Se connaître soi-même, c'est ou bien se connaître comme non sage (c'est à dire non comme sophos, mais comme philo-sophos, comme en marche vers la sagesse), ou bien se connaître en son être essentiel (c'est à dire séparer ce qui n'est pas nous de ce qui est nous-mêmes), ou bien se connaître en son véritable état moral (c'est à dire examiner sa conscience)
La philosophie va donc éduquer l'homme, pour qu'il ne cherche à atteindre que le bien qu'il peut obtenir et qu'il ne cherche à éviter que le mal qu'il peut éviter. Ce bien que l'on peut toujours obtenir, ce mal que l'on peut toujours éviter, doivent, pour être tels, dépendre uniquement de la liberté de l'homme : ce sont donc le bien moral et le mal moral
Remarquons-le, c’est ce qui se passe dans tout exercice spirituel ; il faut se faire changer soi-même de point de vue, d’attitude, de conviction, donc dialoguer avec soi-même, donc, lutter avec soi-même.
Le parallélisme entre exercice physique et exercice spirituel est ici sous-jacent : de même que, par des exercices corporels répétés, l’athlète donne à son corps une forme et une force nouvelles, de même, par les exercices spirituels, le philosophe développe sa force d’âme, modifie son climat intérieur, transforme sa vision du monde et finalement tout son être.

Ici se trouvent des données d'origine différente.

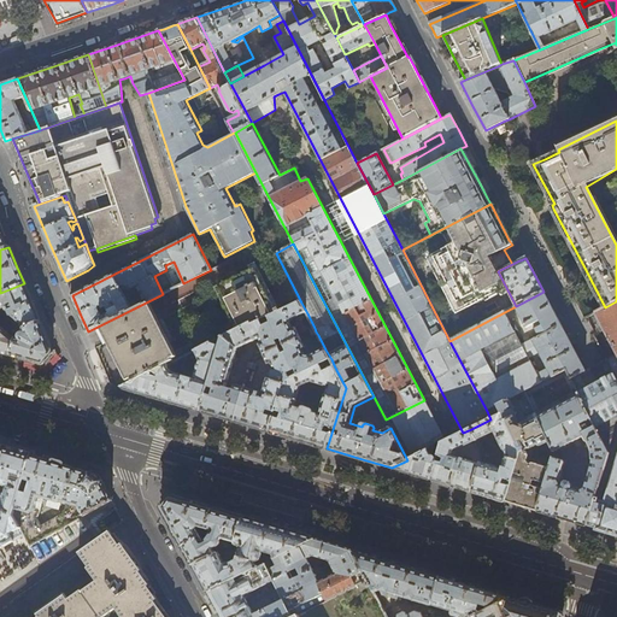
[(219,286),(241,329),(252,323),(253,325),(278,313),(256,268),(219,286)]
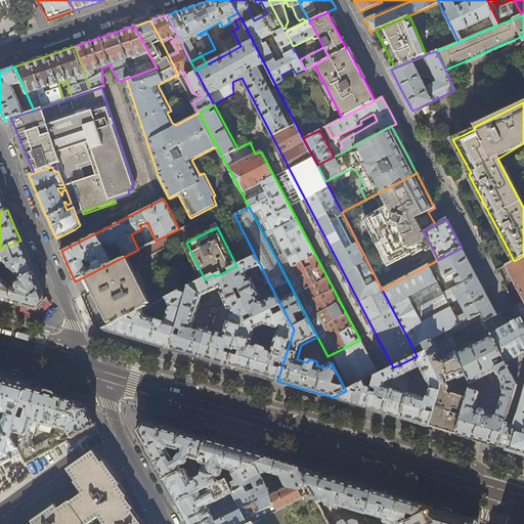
[(20,241),(0,249),(0,262),(4,261),(5,263),(6,264),(7,265),(7,266),(19,277),(19,276),(20,278),(34,273),(26,253),(20,241)]
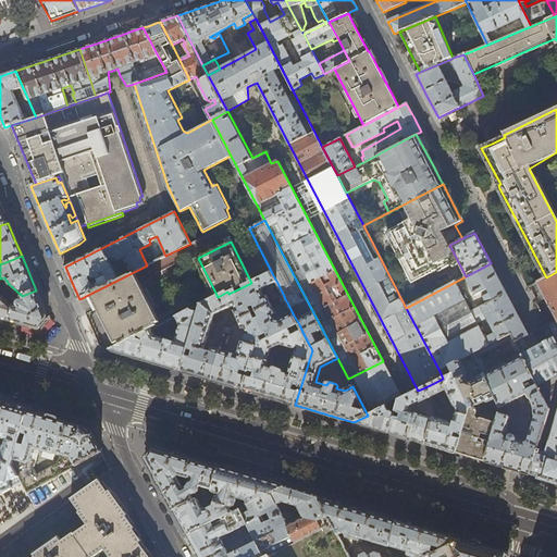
[(516,342),(529,335),(528,334),(512,304),(502,285),(491,263),(466,276),(406,308),(440,371),(449,366),(474,354),(511,334),(516,342)]
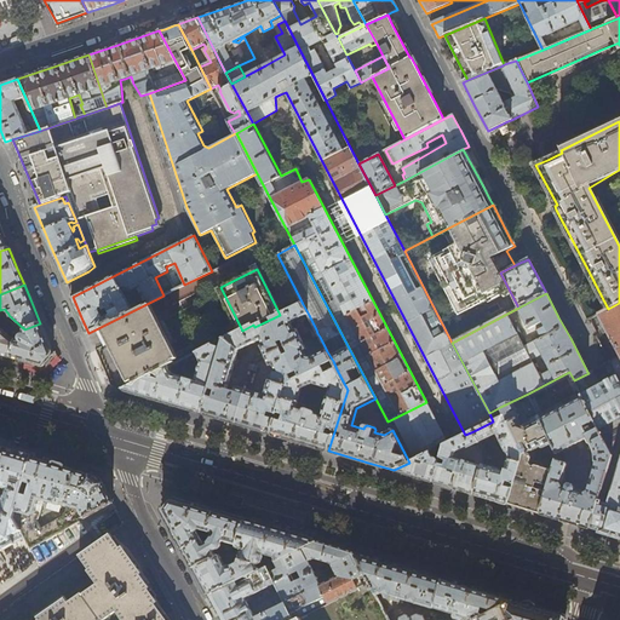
[(598,315),(619,354),(619,303),(608,309),(598,315)]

Cette représentation est commune à toutes les écoles philosophiques : l’homme est malheureux parce qu’il est l’esclave des passions, c’est-à-dire parce qu’il désire des choses qui peuvent lui échapper, parce qu’elles lui sont extérieures, étrangères, superflues. Le bonheur consiste donc dans l’indépendance, la liberté, l’autonomie, c’est-à-dire dans le retour à l’essentiel, à ce qui est véritablement « nous-mêmes » et à ce qui dépend de nous.